I am trying to better understand a problem that occured recently in production.

A query that has been running without issues suddenly stops with the error:

Invalid length parameter passed to the LEFT or SUBSTRING function.

The query (somewhat simplified):

SELECT t.client
FROM acuhistr t
    ,acuheader h
    ,acrclient c
WHERE t.ext_inv_ref IN (
        SELECT substring(ext_inv_ref, 1, len(ext_inv_ref) - 3)
        FROM acutrans
        WHERE ext_inv_ref LIKE '%ROT'
            AND client = t.client
        )
    AND t.apar_id = h.apar_id
    AND c.client = t.client
    AND h.client = c.leg_act_cli

I can reproduce this error message by passing a negative length parameter to substring():

SELECT substring('test', 1, -1)

> Invalid length parameter passed to the substring function.

The acutrans table does contain rows thas has an empty ext_inv_ref but those should have been filtered out by the LIKE condition. If I run the subquery by itself it runs successfully.
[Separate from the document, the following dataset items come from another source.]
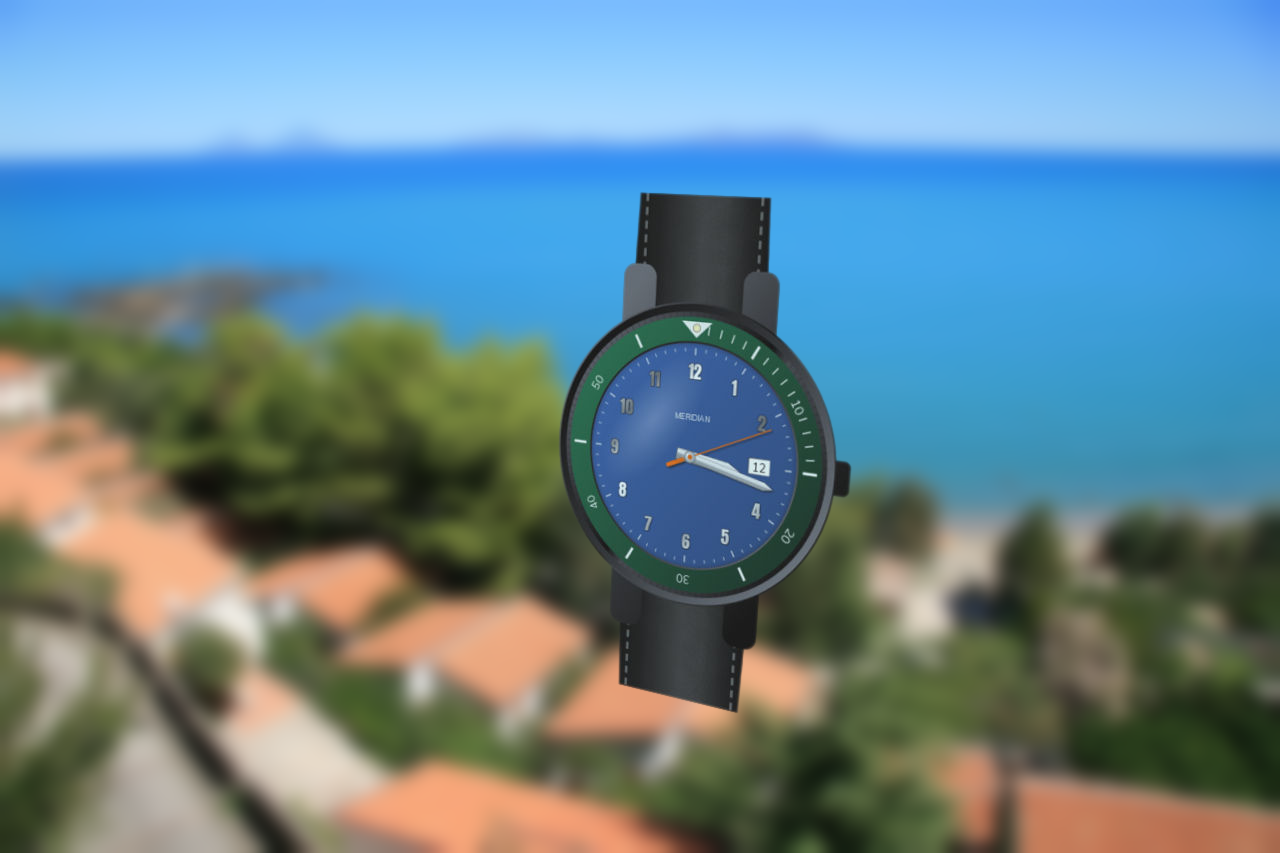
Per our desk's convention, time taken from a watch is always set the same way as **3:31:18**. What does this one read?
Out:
**3:17:11**
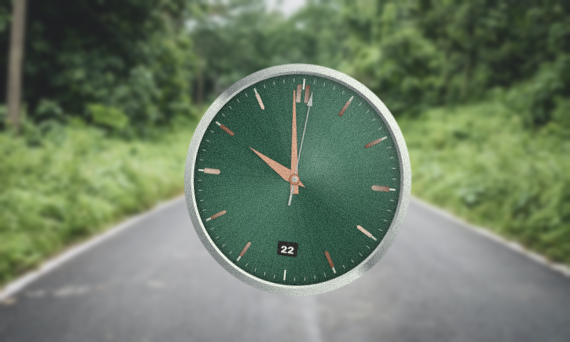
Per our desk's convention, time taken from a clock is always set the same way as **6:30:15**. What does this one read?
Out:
**9:59:01**
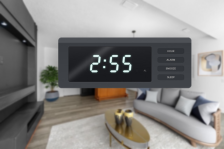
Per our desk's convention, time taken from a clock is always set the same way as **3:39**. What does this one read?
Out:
**2:55**
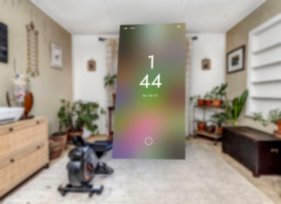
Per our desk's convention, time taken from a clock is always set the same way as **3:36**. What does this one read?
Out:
**1:44**
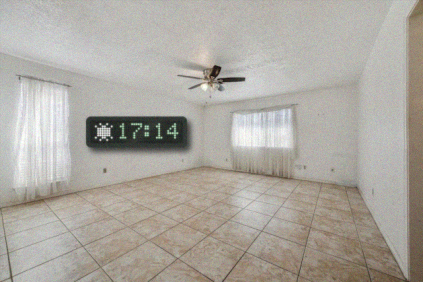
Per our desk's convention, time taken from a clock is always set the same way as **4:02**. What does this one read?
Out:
**17:14**
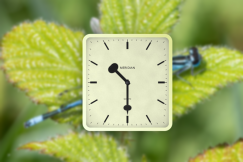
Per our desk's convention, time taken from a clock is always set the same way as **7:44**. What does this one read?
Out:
**10:30**
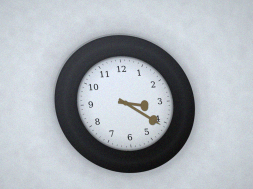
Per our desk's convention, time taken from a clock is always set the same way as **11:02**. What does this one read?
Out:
**3:21**
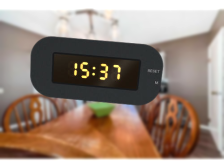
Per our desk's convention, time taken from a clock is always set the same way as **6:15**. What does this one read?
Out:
**15:37**
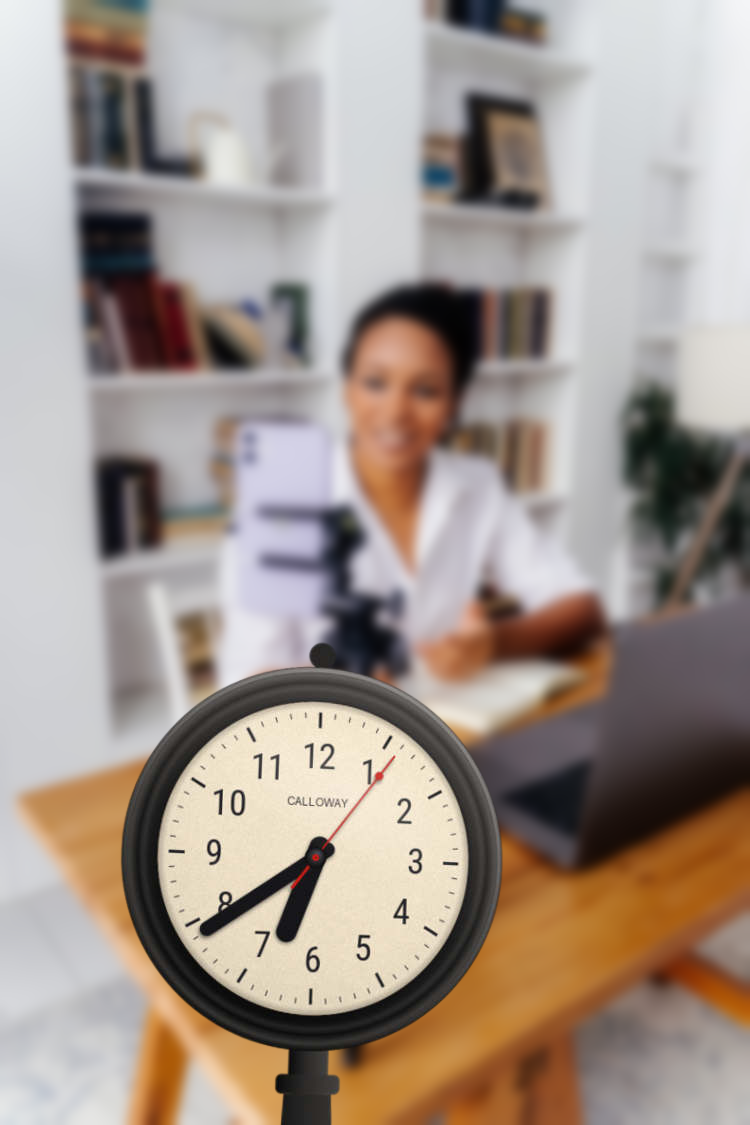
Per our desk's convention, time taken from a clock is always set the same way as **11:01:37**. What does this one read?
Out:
**6:39:06**
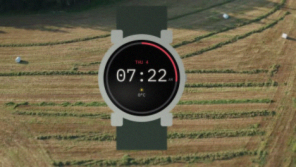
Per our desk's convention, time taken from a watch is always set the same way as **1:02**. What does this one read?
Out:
**7:22**
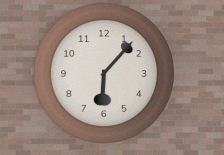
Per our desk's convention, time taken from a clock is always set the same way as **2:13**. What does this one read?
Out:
**6:07**
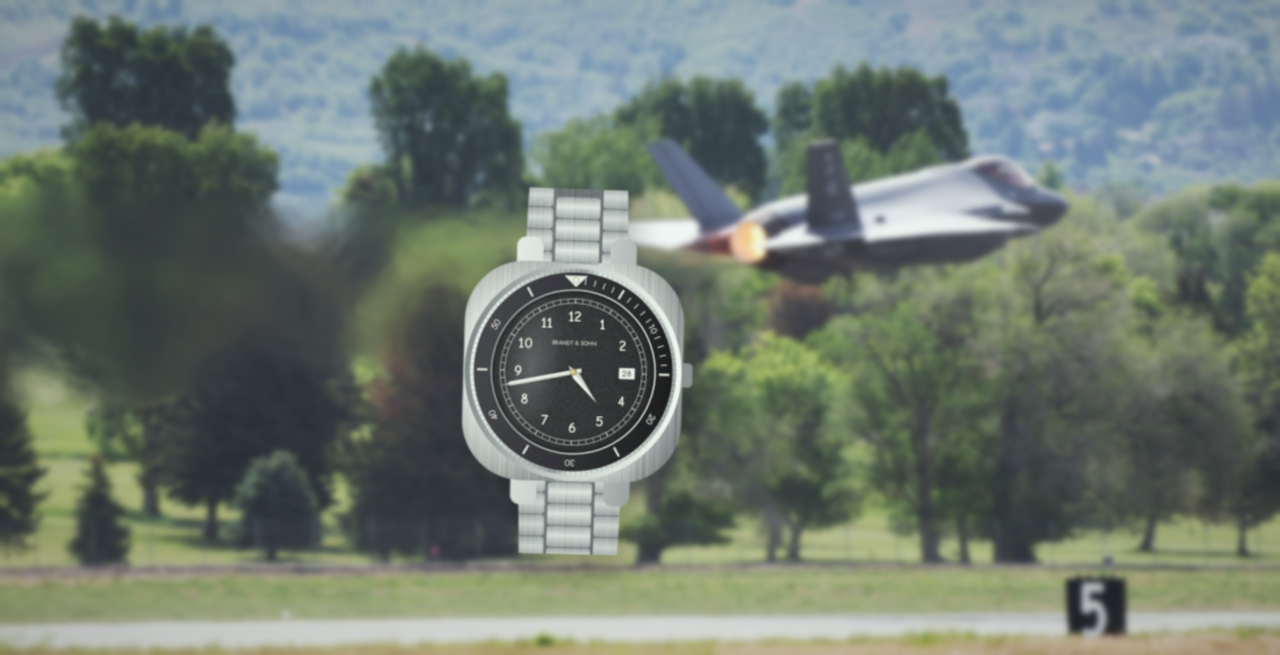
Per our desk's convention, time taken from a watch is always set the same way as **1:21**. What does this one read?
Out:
**4:43**
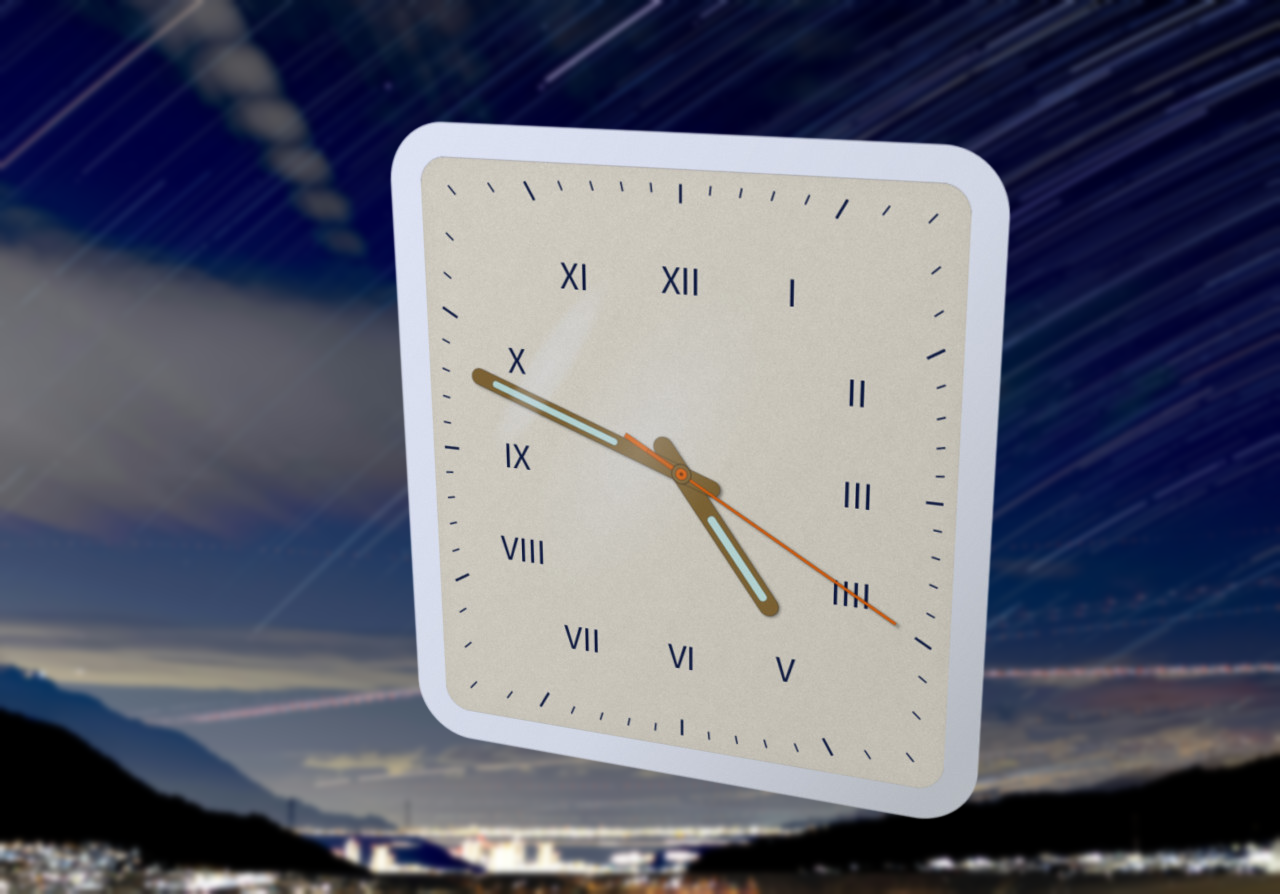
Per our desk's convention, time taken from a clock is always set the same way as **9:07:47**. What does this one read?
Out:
**4:48:20**
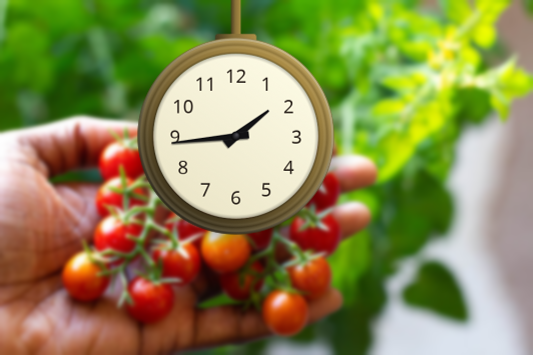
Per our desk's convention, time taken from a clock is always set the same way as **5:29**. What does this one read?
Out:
**1:44**
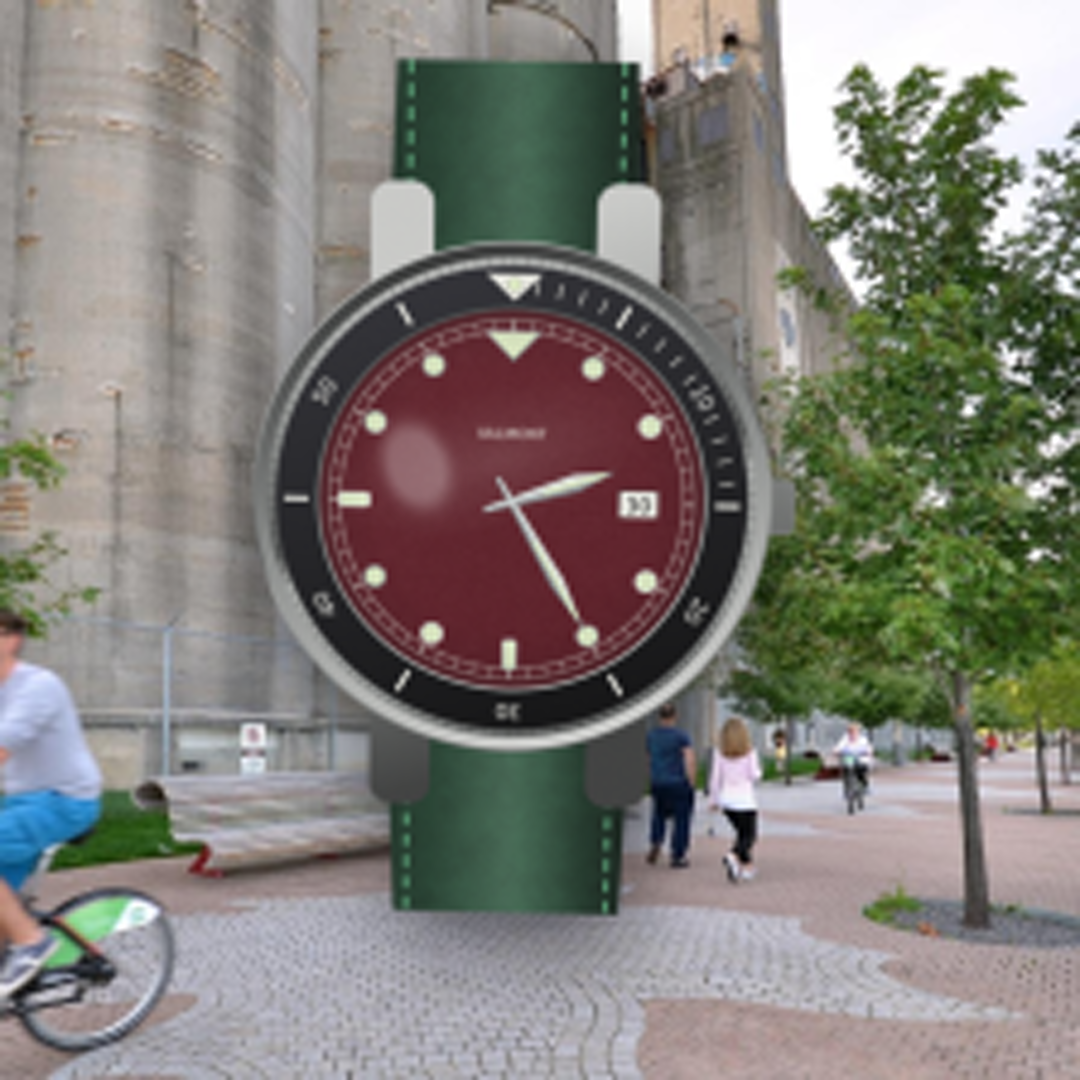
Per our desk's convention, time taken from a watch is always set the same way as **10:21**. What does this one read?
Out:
**2:25**
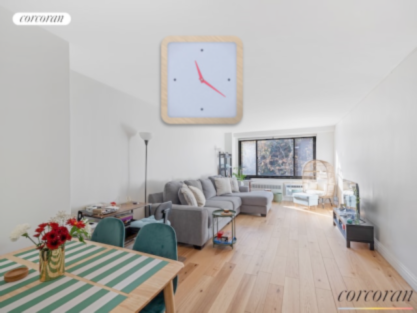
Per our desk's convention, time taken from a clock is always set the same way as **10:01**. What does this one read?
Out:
**11:21**
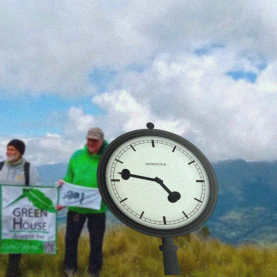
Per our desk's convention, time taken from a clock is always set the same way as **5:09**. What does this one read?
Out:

I also tried running the full query in the dev environment and it works.

Comparing the query plans between prod and dev it seems that the prod query plan executes the SUBSTRING() before the LIKE '%ROT' condition has been applied which causes the query to fail.

Image comparing query plans between prod and dev

Am I correct in identifying the new query plan as the cause for why the query stops working? If so, why did SQL Server generate a plan that breaks the query?

SQL Server version is 2019

CodePudding user response:

Because filters and expressions may be evaluated in a different order (e.g. before or after values that break get filtered away). Think about it more simply, imagine you are a barber with a lobby full of customers:

  • cut one inch of hair from every customer
  • filter out the bald guys

vs.

  • filter out the bald guys
  • cut one inch of hair from the remaining customers

A simpler example in SQL Server is:

  • get the month name from a string
  • filter out the strings that aren't valid dates

vs.

  • filter out the strings that aren't valid dates
  • get the month name from the remaining strings which are valid dates

One way you get around this in SQL Server is to use a CASE expression to only evaluate rows that don't break the expression (or, in this example, to alter the expression so it doesn't break):

substring(ext_inv_ref, 1, len(ext_inv_ref) - CASE 
  WHEN len(ext_inv_ref) >= 3 THEN 3 ELSE 0 END)

In plain English this just says remove the right-most 3 characters but only if the string is already at least 3 characters long.

Or you can use COALESCE/NULLIF or a variety of other methods depending on whether you want an empty string or NULL when the input is < 3 characters.